1. Be Realistic About How Lazy You Are
Are you really going to wear heels? Are you really going to go to the gym? Probably not. So, don’t pack heels and gym clothes. They will just silently mock you from your suitcase. Who goes to the gym on Christmas anyways?!
2. Carry On Luggage, If Possible
Anytime I’ve ever checked a bag, it has ended up looking like it was in a bar fight. If you don’t want airport workers practicing parkour with your luggage (or whatever they do), carry on your bag.
3. Don’t Be A Hot Mess At Security
Unless you are a literal hermit crab, you’ve been through security before. So, dear god, do not stand there confused while you hold up a line of agitated humans. Take off your shoes, don’t carry liquids, and don’t even bring spreadable things like peanut butter (I’ve learned that one the hard way).
4. Bring Hand Sanitizer
You don’t want to catch whatever version of the Black Plague is going around the airport. Plus, nobody wants to kiss the phlegmy mess at the New Year’s Eve party.

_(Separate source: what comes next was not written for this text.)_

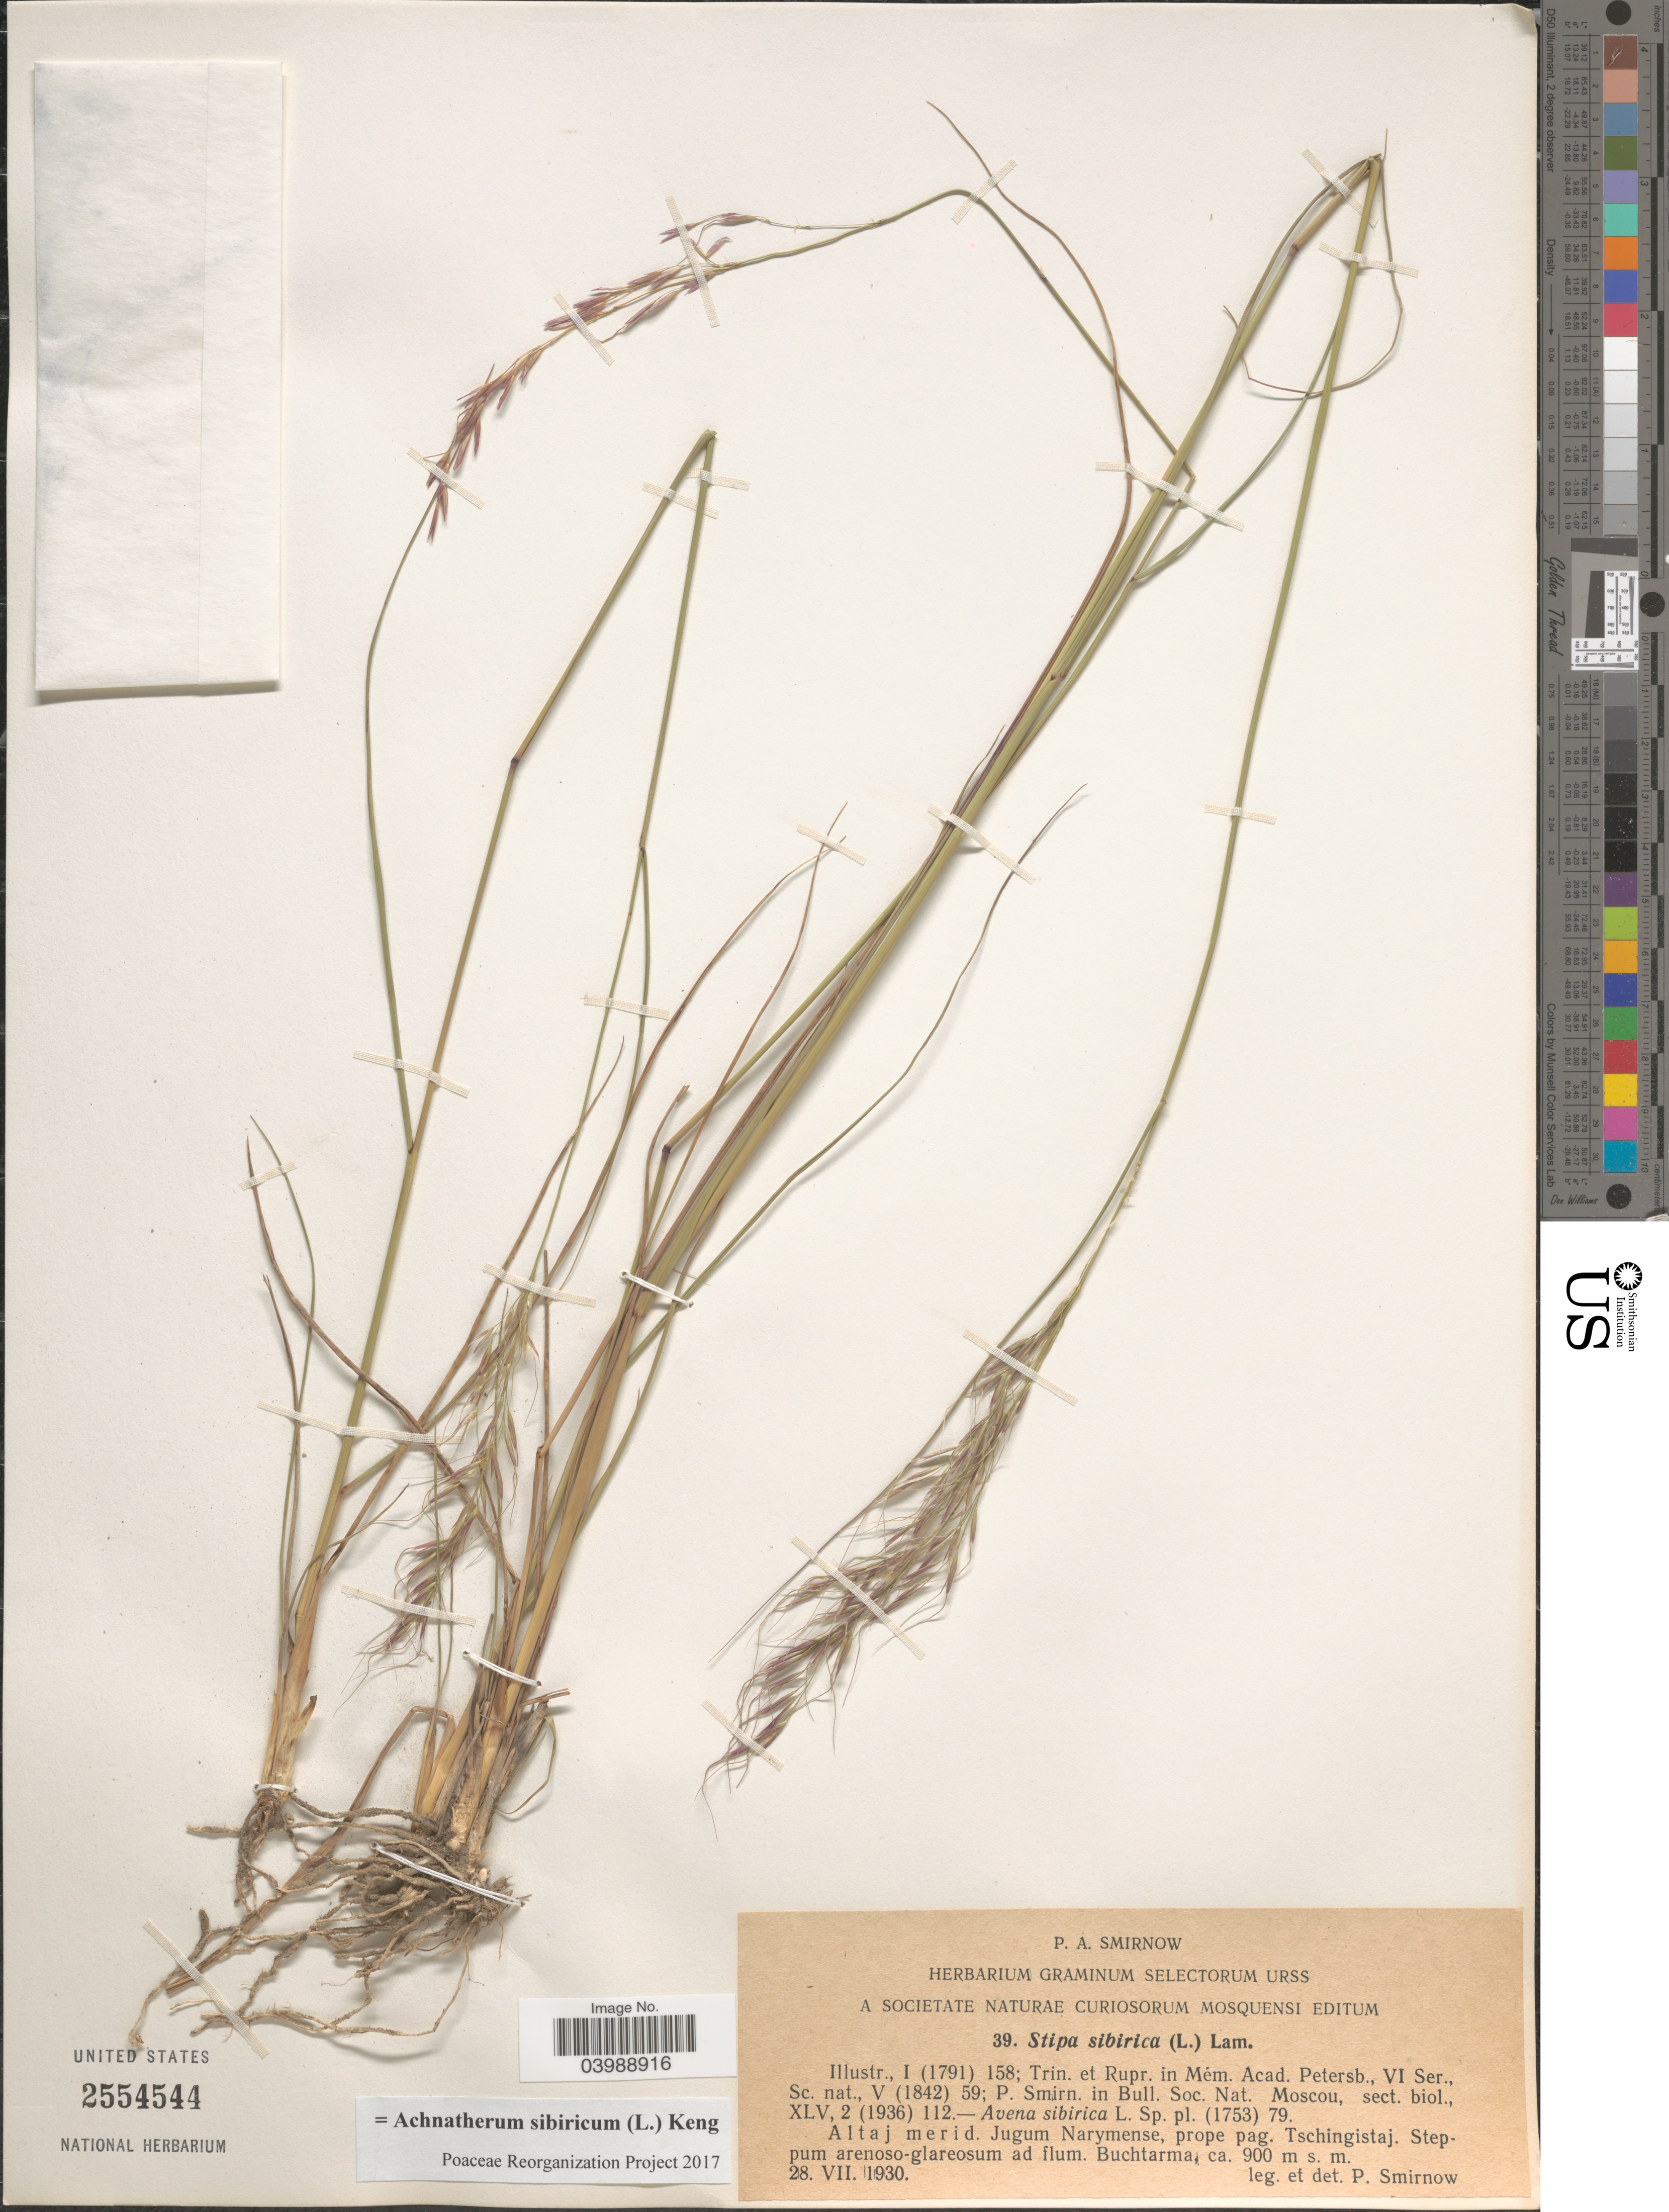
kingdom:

5. Wear Headphones On The Plane
Headphones are essential for tuning out babies who are crying hysterically or when you have one of those seatmates who decides they want to tell you their life story. Headphones are the international sign for “DON’T TALK TO ME”. Very handy.
6. Don’t Be Disgusting
You’d think this was a no-brainer…you’d think. Wear deodorant. If you’ve got stinky toe jam, don’t take off your shoes. Don’t eat offensively smelly foods. Don’t be that guy.
7. Be Nice
Though it sounds contrary to my previous points, don’t be a holiday Grinch! Be respectful to everyone and have a HAPPY HOLIDAYS!